Fui encargado por dicho general llevase a su hijo José María Artigas, que reside en esta Capital, pues quería verlo antes que concluyesen los pocos años que le quedaban de vida.
Mi decisión por la causa que hoy sostiene la República, sin embargo de mi avanzada edad, me hizo tomar las armas en que permanezco. Pero hoy, agobiado por los años y enfermedades de que adolezco, puedo asegurar a VE, Exmo. Señor, que necesito aquel temperamento para reparar mi salud…».
Después señala que José María había sido nombrado en la delegación y pedía que se le incluyera.
La nota tiene dos aspectos a destacar. Uno menor, que es el error en la edad.
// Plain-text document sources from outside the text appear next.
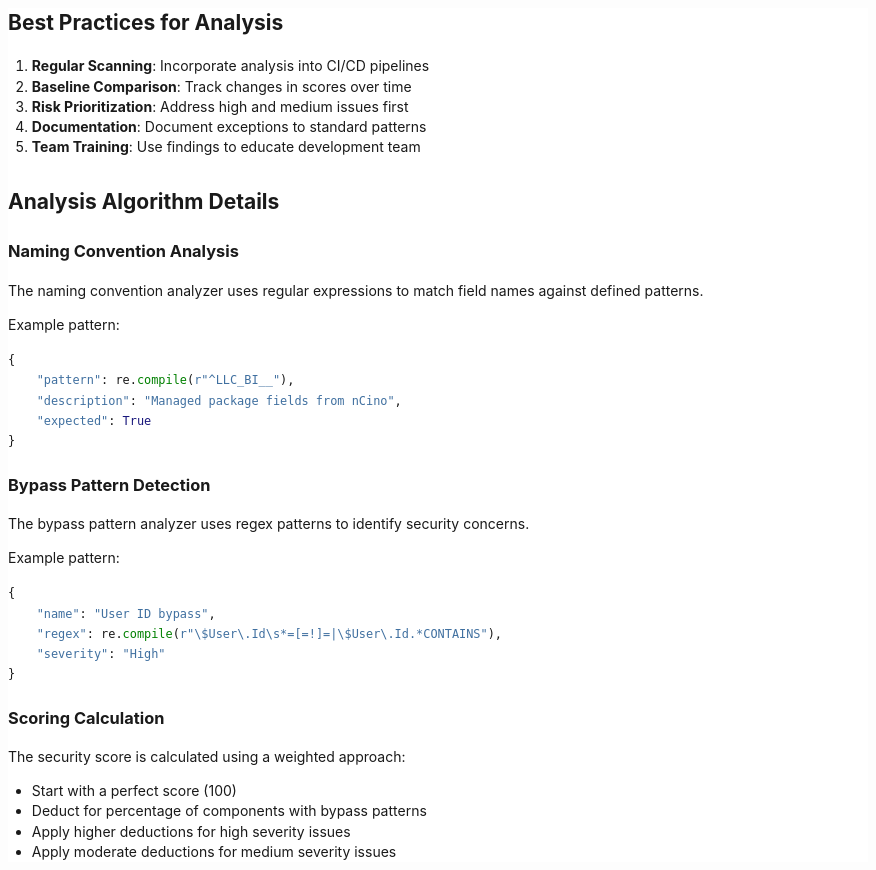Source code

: ## Best Practices for Analysis

1. **Regular Scanning**: Incorporate analysis into CI/CD pipelines
2. **Baseline Comparison**: Track changes in scores over time
3. **Risk Prioritization**: Address high and medium issues first
4. **Documentation**: Document exceptions to standard patterns
5. **Team Training**: Use findings to educate development team

## Analysis Algorithm Details

### Naming Convention Analysis

The naming convention analyzer uses regular expressions to match field names against defined patterns.

Example pattern:
```python
{
    "pattern": re.compile(r"^LLC_BI__"),
    "description": "Managed package fields from nCino",
    "expected": True
}
```

### Bypass Pattern Detection

The bypass pattern analyzer uses regex patterns to identify security concerns.

Example pattern:
```python
{
    "name": "User ID bypass",
    "regex": re.compile(r"\$User\.Id\s*=[=!]=|\$User\.Id.*CONTAINS"),
    "severity": "High"
}
```

### Scoring Calculation

The security score is calculated using a weighted approach:
- Start with a perfect score (100)
- Deduct for percentage of components with bypass patterns
- Apply higher deductions for high severity issues
- Apply moderate deductions for medium severity issues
De ser un hombre de 67 años habría nacido en 1778, cuando su madre tenía tres.
Lo importante es lo que Ipuche resalta de la solicitud cuando dice: «necesito de aquel temperamento para reparar mi salud». Necesita un abrazo de su jefe como una pócima de sanación. Eso «nos hace pensar, señala el poeta y escritor olimareño, en el amor duradero de sacrificio que Artigas supo infundir en los hombres que lo acompañaron».
Ese es el Artigas que debe ser objeto de los historiadores. Decía Zorrilla que más que enseñar, la misión del historiador debe ser infundir el sentimiento racional de amor a la Patria. Y la Patria es más que un territorio, es una entidad moral. «La Historia, hermana de la Poesía, es la lactancia de los pueblos; continúa la obra generatriz de los héroes».
Sin duda, Ipuche lo había comprendido bien.